Previously revealed was that one of the Christmas Day tripleheader games, Denver at the Rams, will be televised by Nickelodeon as well as CBS. Slime, anyone? The other Christmas games are Green Bay at Miami in the 1 p.m. slot, then Tampa Bay at Arizona at night.
Christmas Eve will also have a contest, with the Raiders at the Steelers.
The traditional Thanksgiving games will have Detroit hosting Buffalo, Dallas at home for the Giants, and New England at Minnesota at night.
More holiday fare: 14 games on New Year’s Day, which will force some bowl games to adjust away from Jan. 1. The likely top matchups to begin 2023 include San Francisco at Las Vegas, Miami at New England, and Denver at Kansas City.
Also previously announced were the international games:
—Nov. 13, the first regular-season NFL game in Germany, Tampa Bay vs. Seattle in Munich.
—Oct. 9, Green Bay becomes the final team to play in Europe, facing the Giants at the home of Premier League soccer team Tottenham in London.

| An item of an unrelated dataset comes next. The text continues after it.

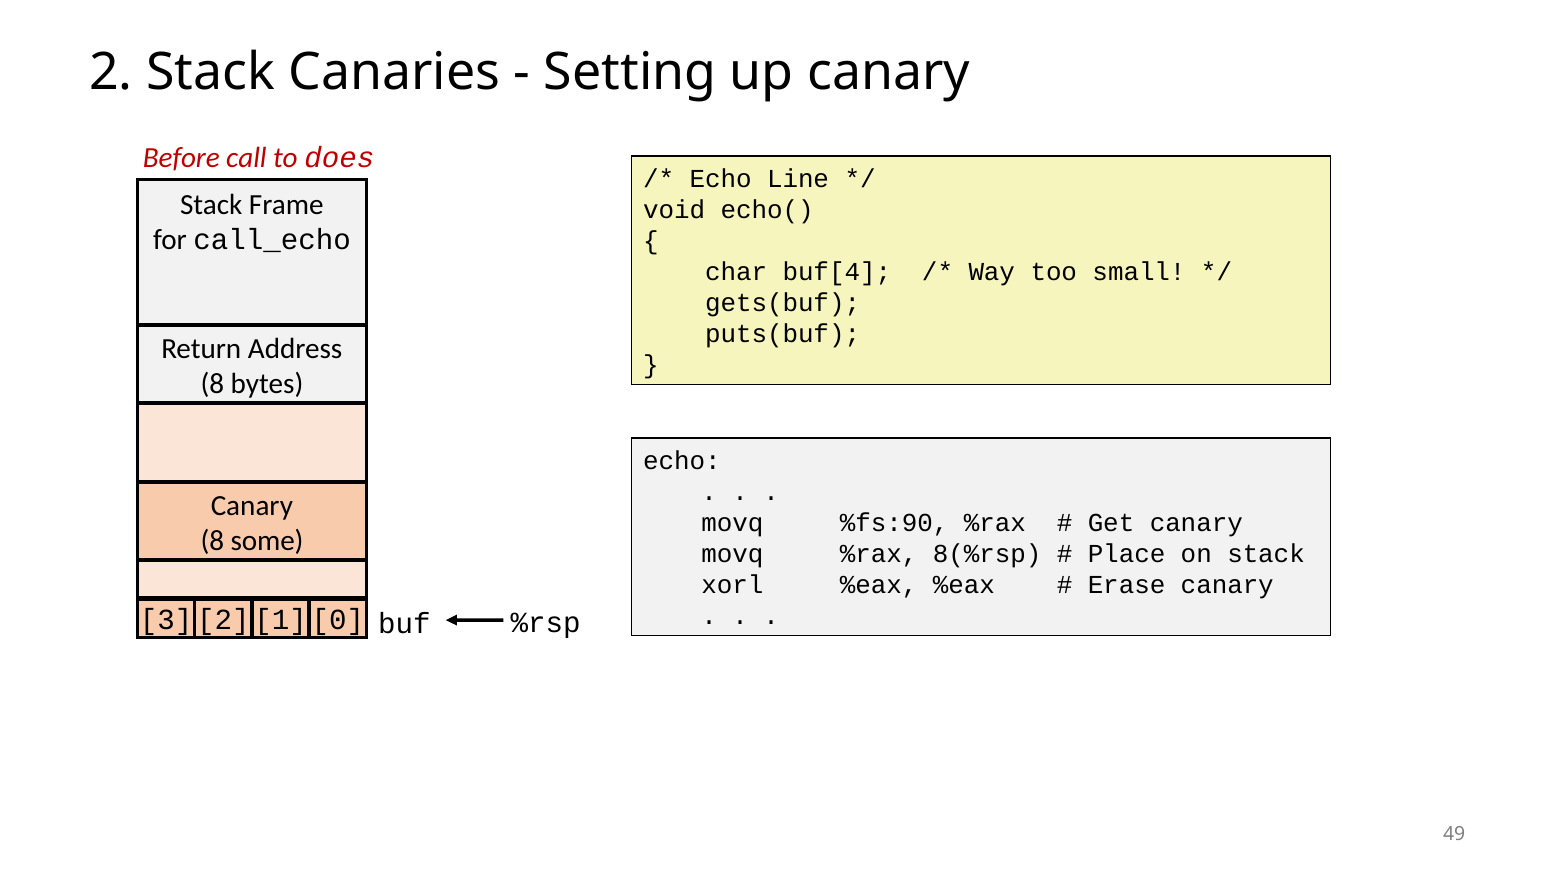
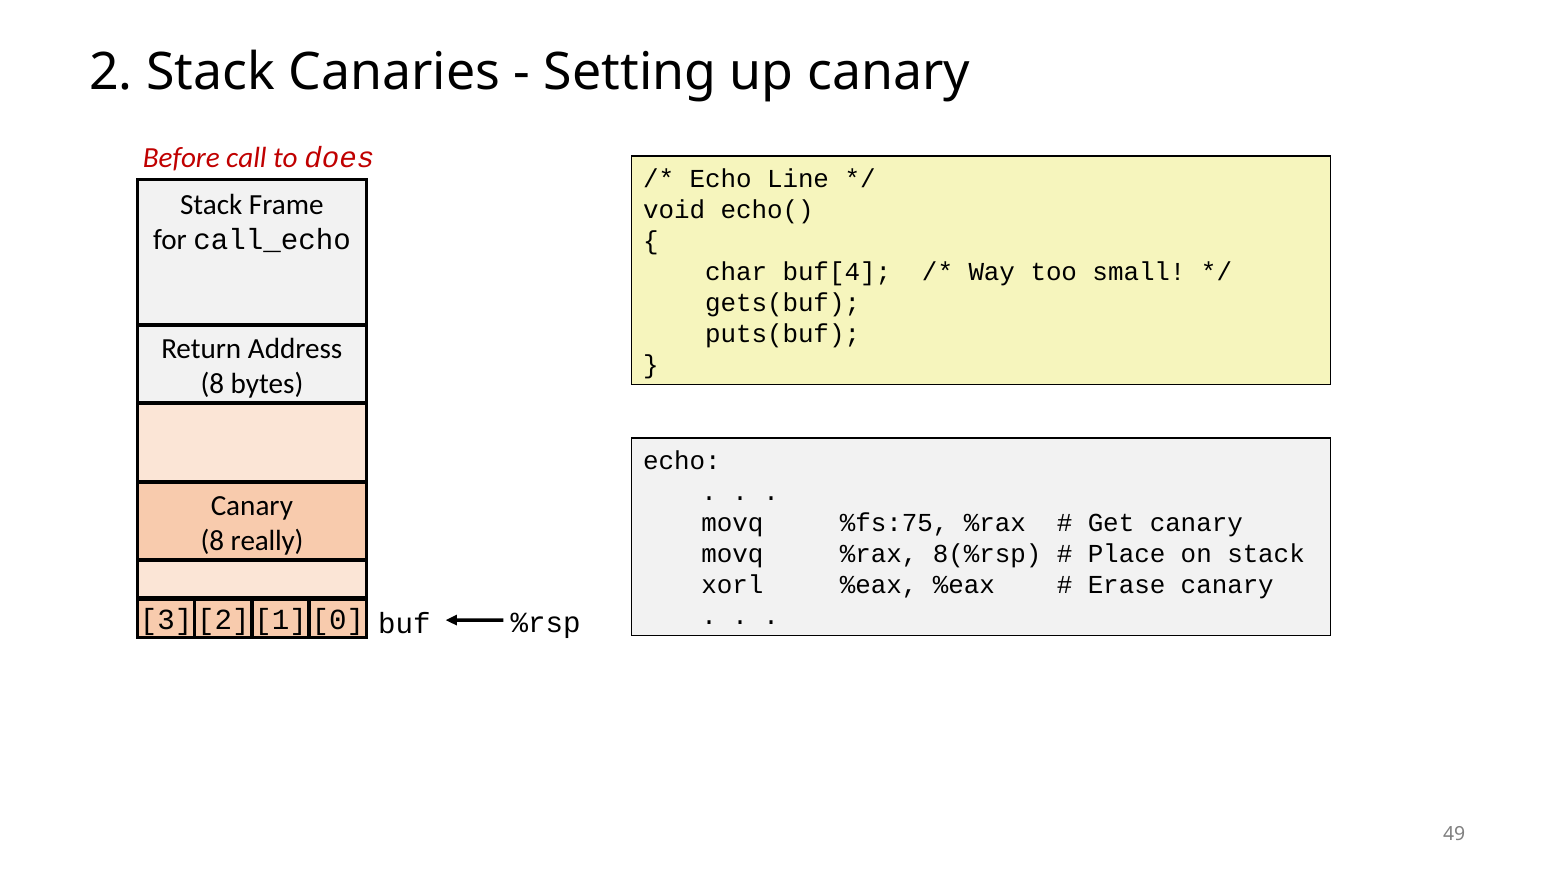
%fs:90: %fs:90 -> %fs:75
some: some -> really
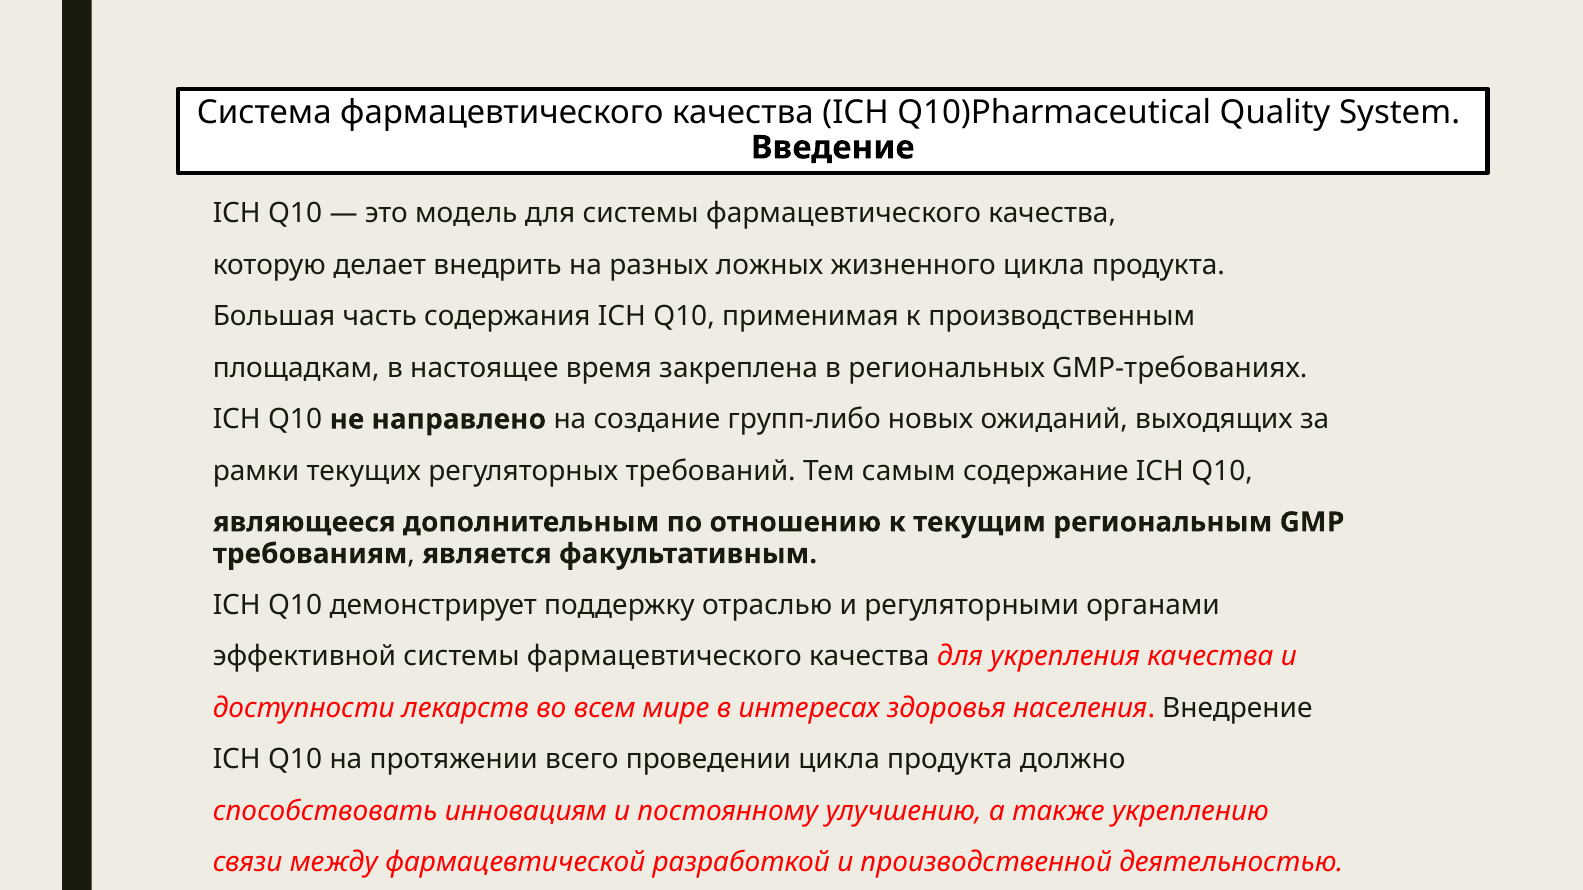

The previous week, Minnesota plays New Orleans there.
—Oct. 30, Wembley Stadium will host the Broncos against the Jaguars.
—Nov. 21, San Francisco and Arizona at Mexico City.
Week 15 has a tripleheader on Saturday, Dec. 17, though which of five matches will be switched from Sunday won’t be decided until closer to that weekend. The possibilities are Miami at Buffalo, Baltimore at Cleveland, Indianapolis at Minnesota, Atlanta at New Orleans, and the Giants at Washington.
The final weekend, Jan. 7-8, 2023 — all intra-division matchups — will also have two games moved to Saturday. Those will be determined early in Week 18.
“For months, we’ve known who we’re playing and where,” Browns coach Kevin Stefanski said, “but to see how it unfolds, where our bye week is and where our division opponents are is fun for our coaches. That first opponent is something you look at so you can start to work on their coordinators, understand what they’ve done and try and get a head start on that game.”
Only one franchise is not set for prime time: Detroit. But the league’s flex schedule could change that if the Lions show significant improvement.
In contrast, the Rams, Packers, Bucs, Broncos, Eagles, Cowboys, Chargers, Chiefs, Steelers, 49ers, Patriots and Bengals each have five night games.
Oddly, the AFC champion Bengals face all three division foes (Cleveland, Baltimore and Pittsburgh) on the road in prime time. Las Vegas has three straight night games in December.
Nine teams will enjoy three-game homestands: the Cowboys, Giants, Bears, Lions, Vikings, Panthers, Buccaneers, Rams and 49ers. Four must endure three-game road trips: Kansas City, Miami, Green Bay and Philadelphia.
Byes begin in Week 6.
Two notable anniversaries:
–Sunday night in Week 7 has the Dolphins home for the Steelers and Miami will honor the 50th anniversary of the undefeated 1972 season: 17-0, including a victory over Pittsburgh in the AFC championship game.
–In Week 16, the Steelers host the Raiders, 50 years after the “Immaculate Reception” during the AFC divisional playoffs. Pittsburgh lost to Miami the next week.
Fox will not televise World Cup matches from Qatar on Nov. 27 and Dec. 4 in favor of NFL games. The World Cup final at 10 a.m. EST on Dec. 18 will be followed on Fox at 1 p.m. by split coverage of Lions-Jets and Cowboys-Jaguars, and at 4:05 p.m. by Cardinals-Broncos.
AP Sports Writers Joe Reedy and Ronald Blum contributed.